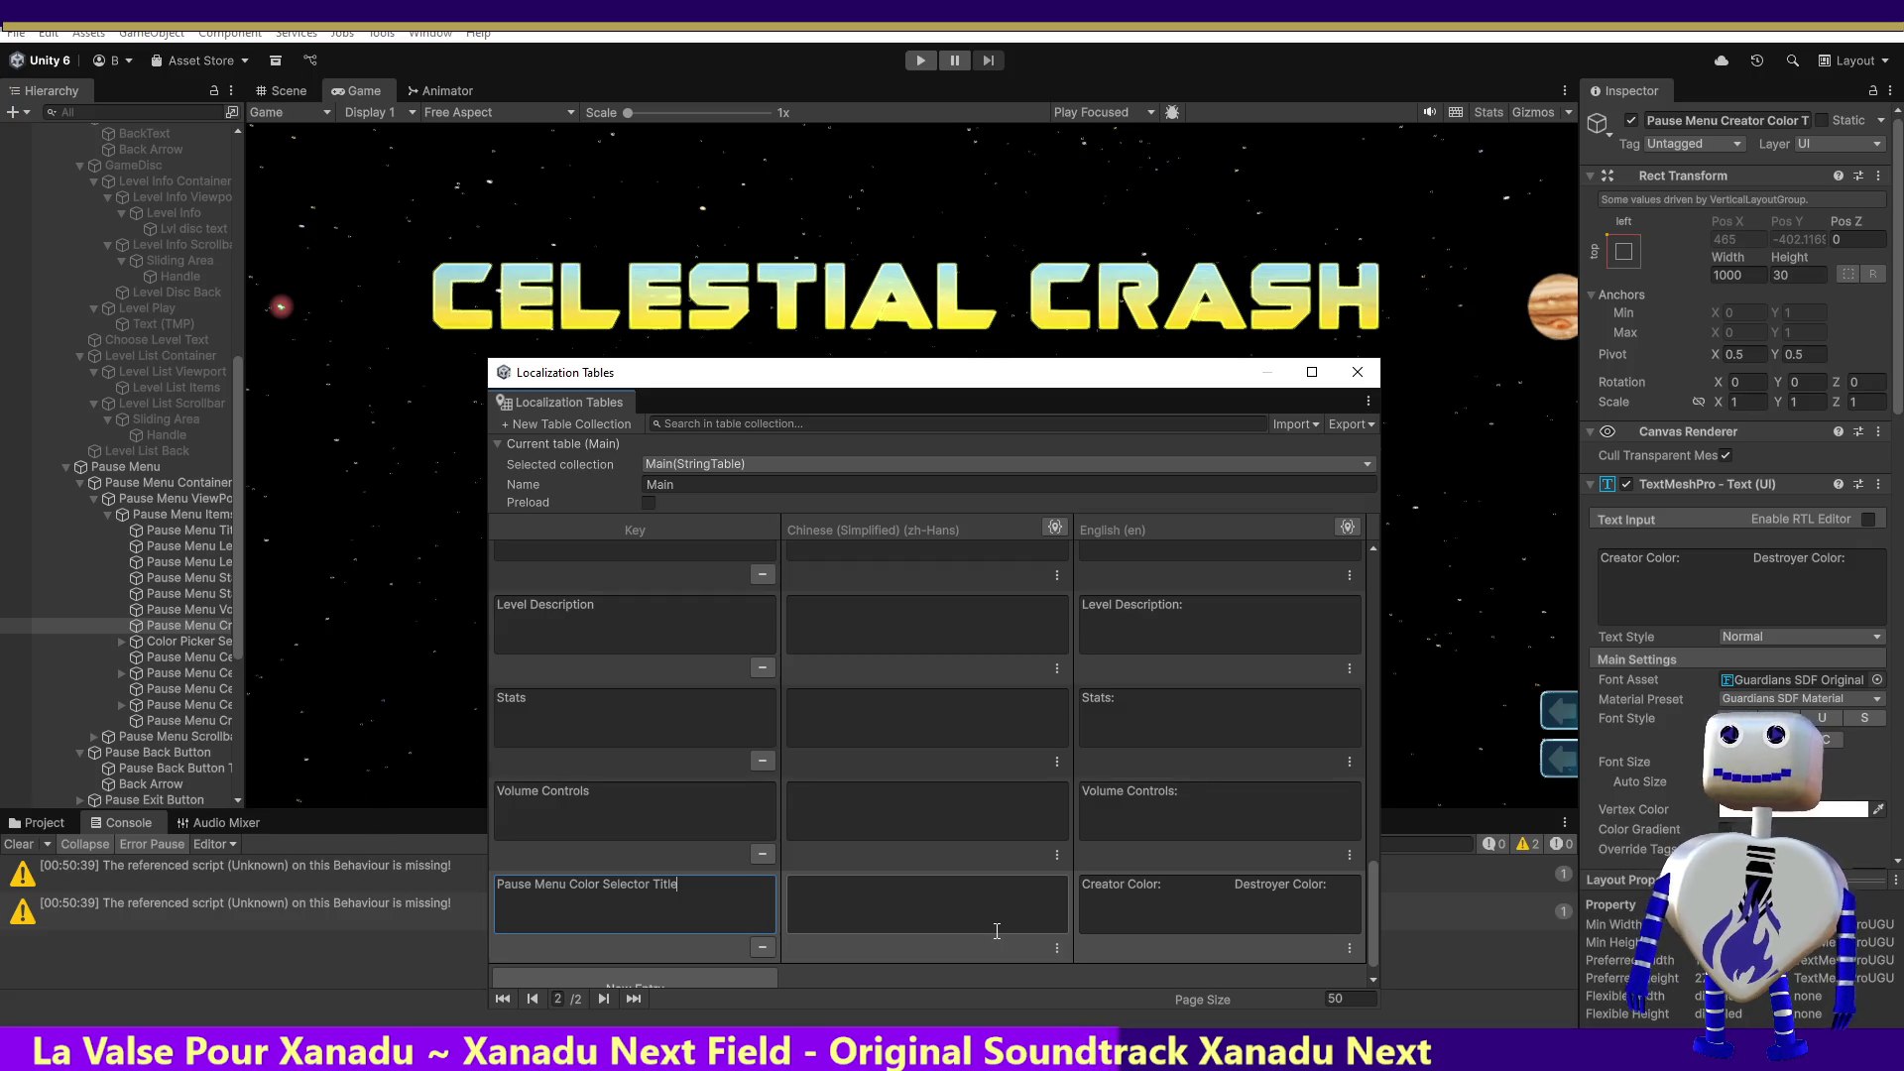
Step: Set the creator colour text's String Reference to Main/Pause Menu Color Selector Title
left_click(892, 912)
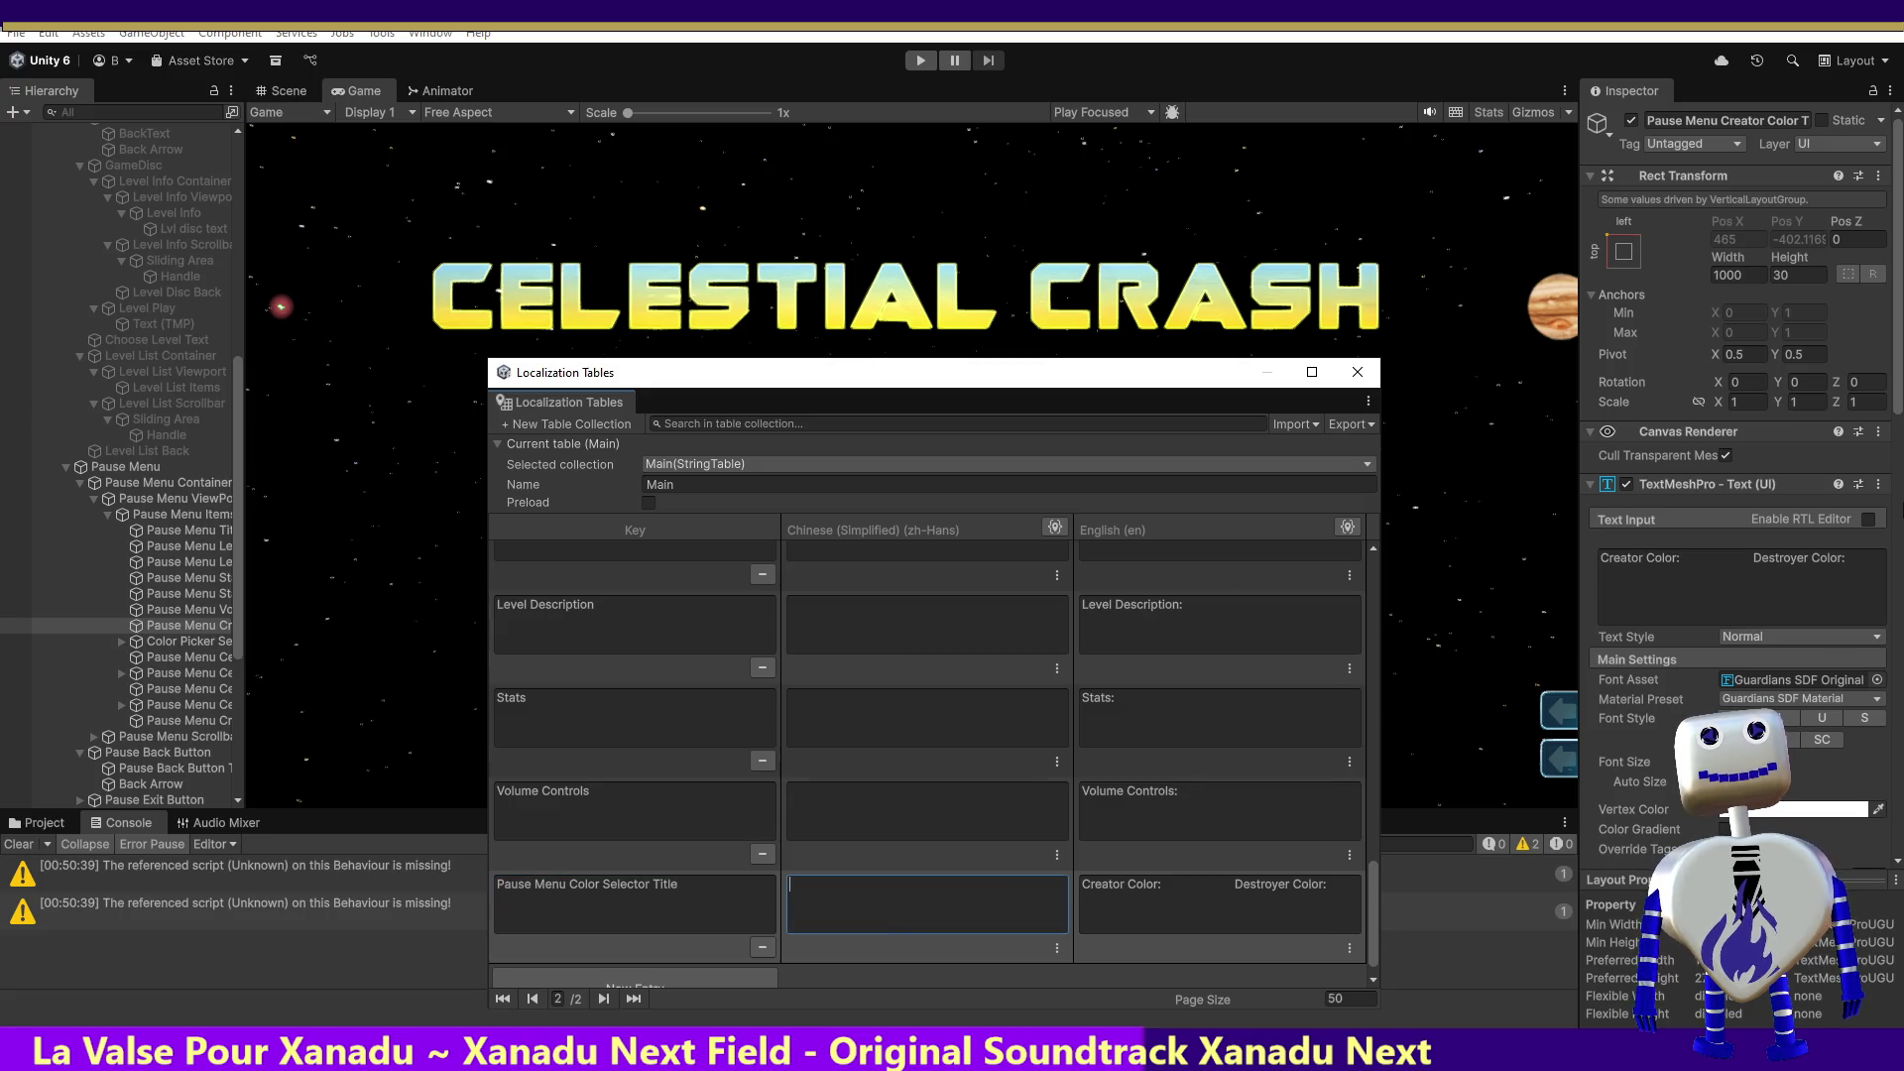
left_click(1880, 485)
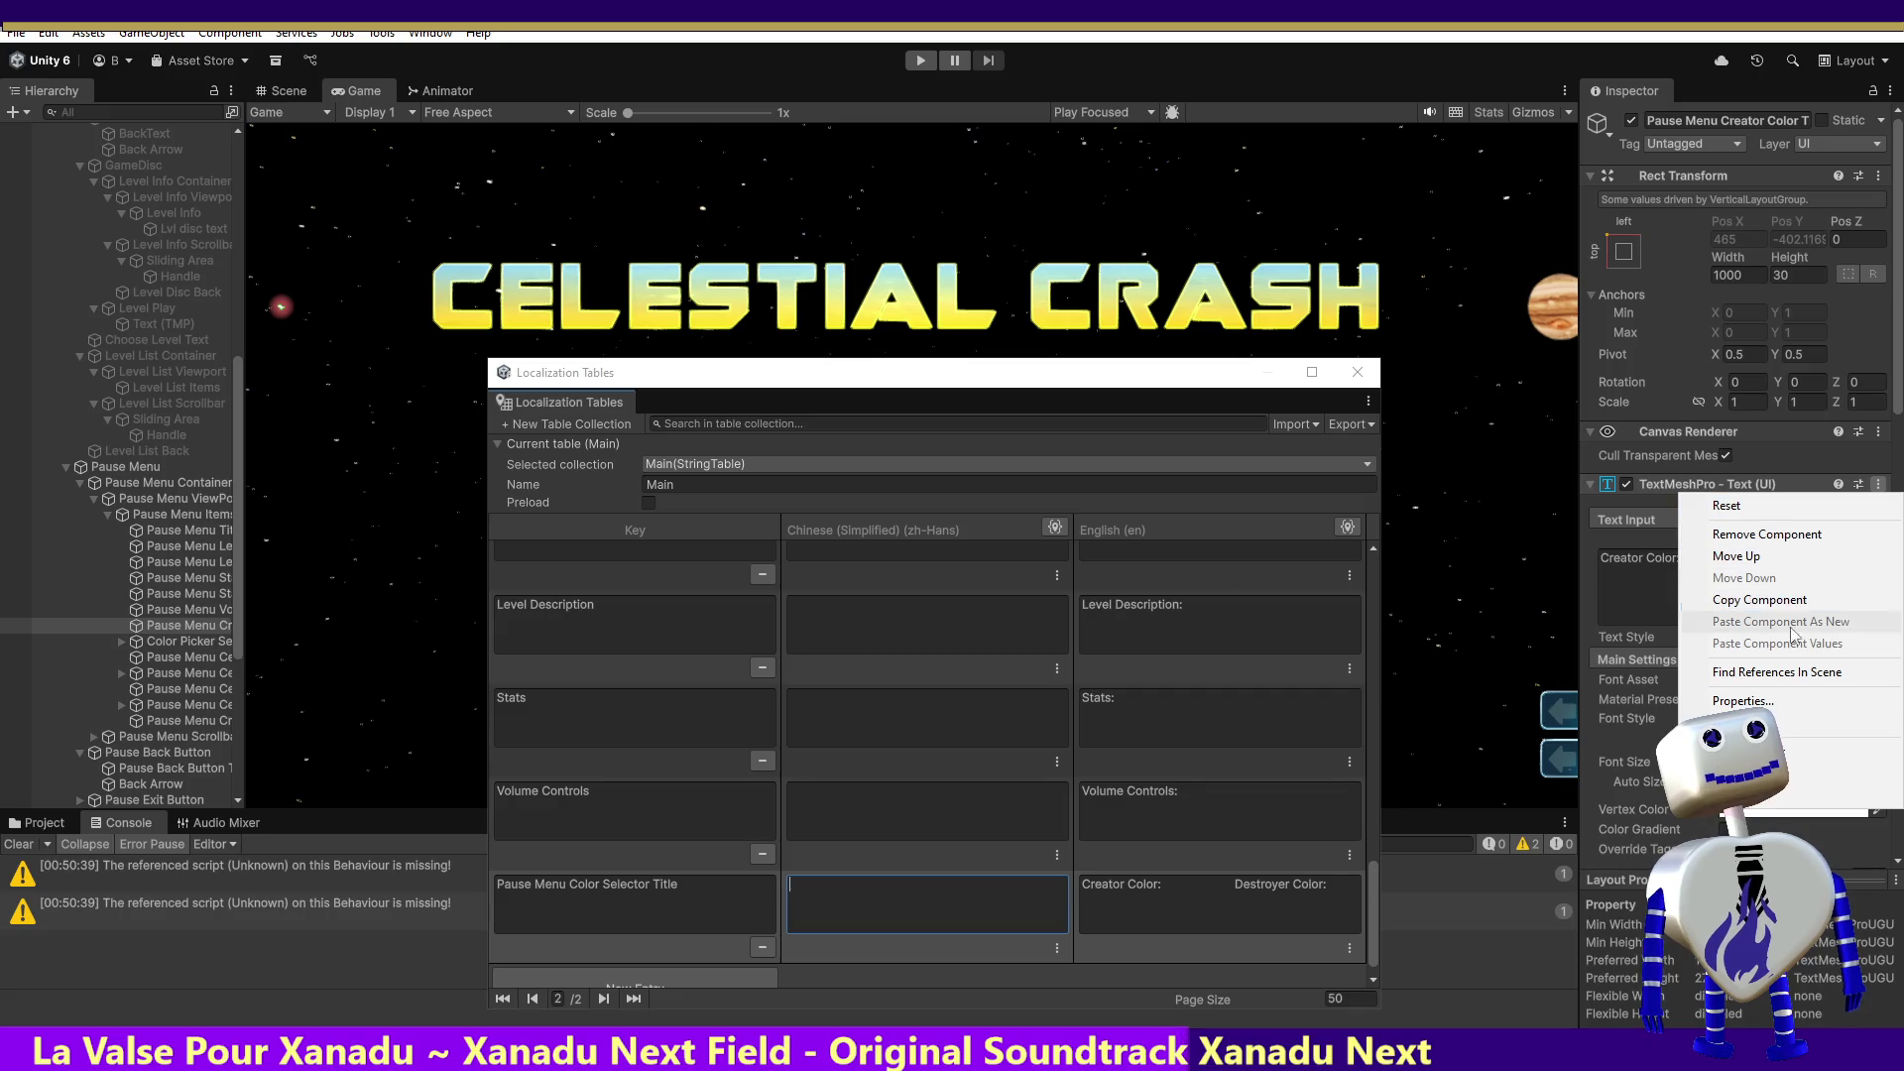
left_click(1782, 801)
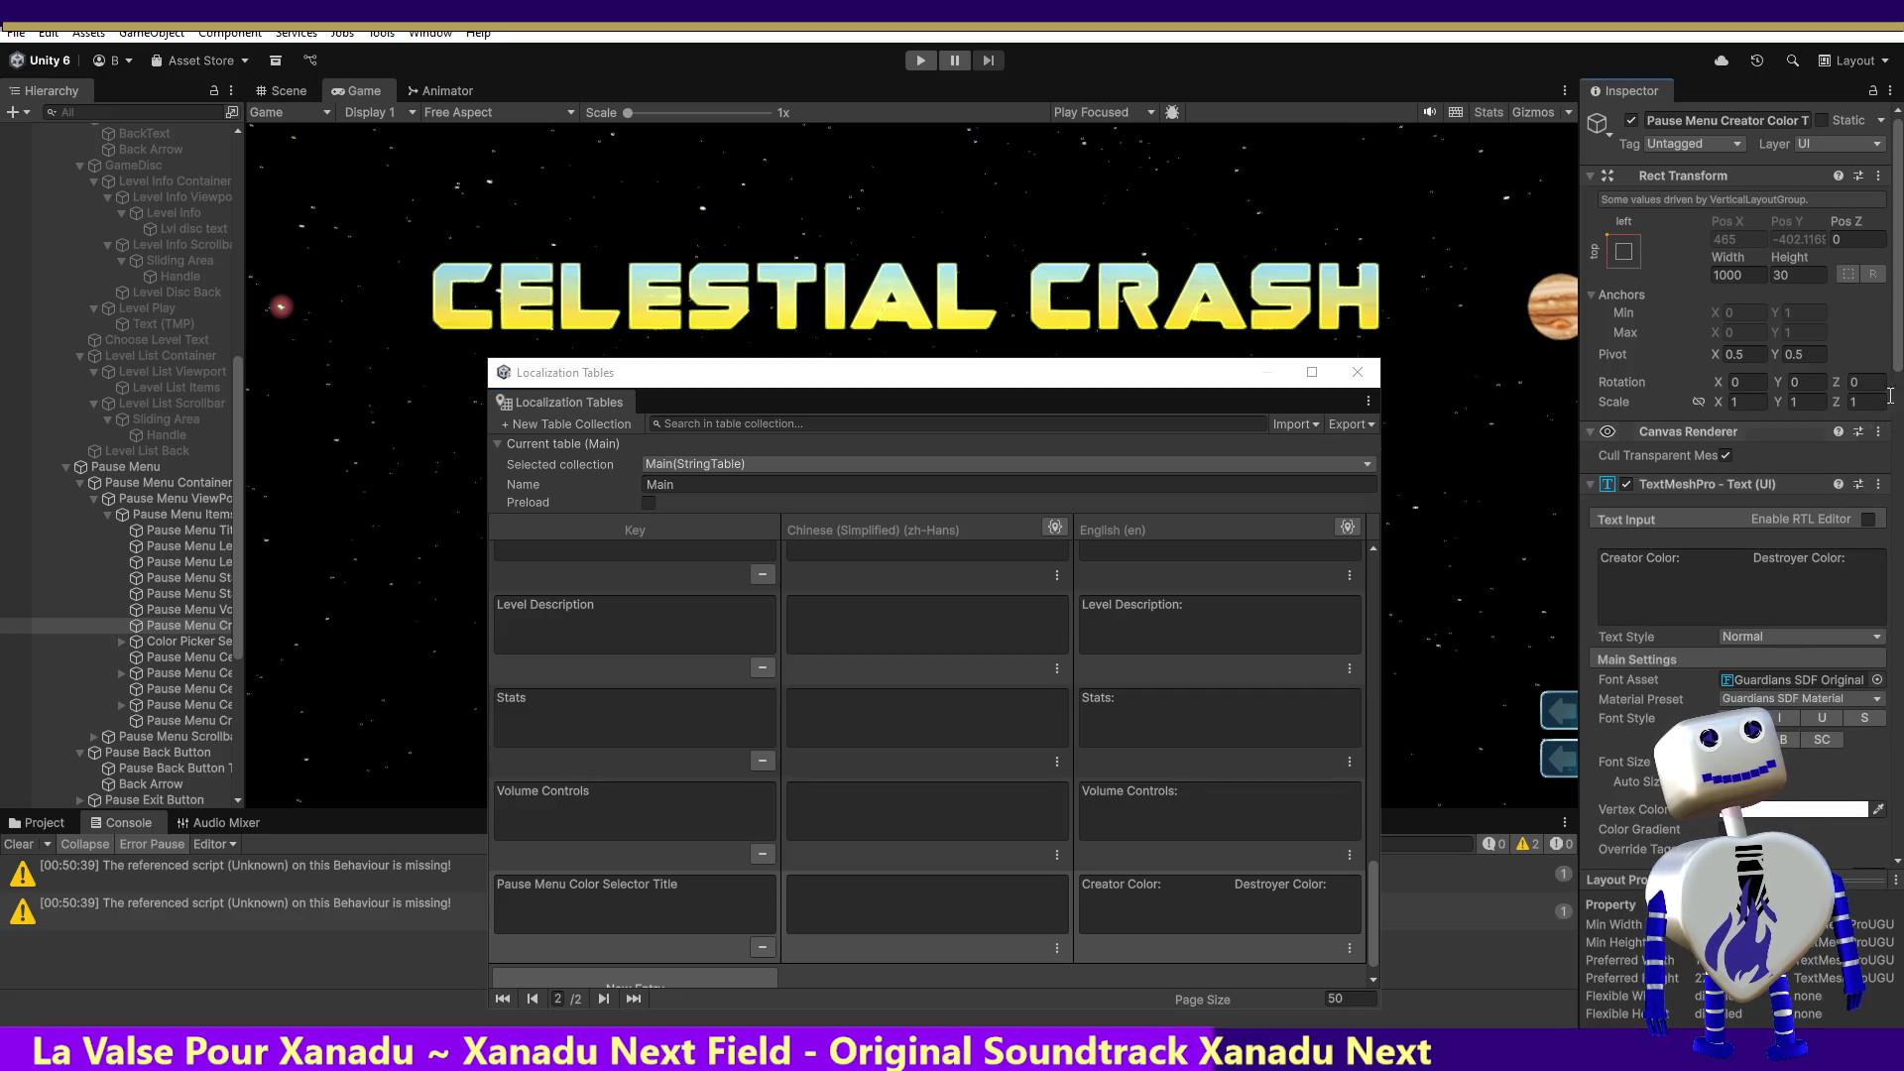
left_click_drag(1896, 359, 1884, 552)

Brief:
With the pictures left out, output all the entries exactly.

Written solution:
Step: Set the creator colour text's String Reference to Main/Pause Menu Color Selector Title
left_click(892, 912)
left_click(1880, 485)
left_click(1782, 801)
left_click_drag(1896, 359, 1884, 552)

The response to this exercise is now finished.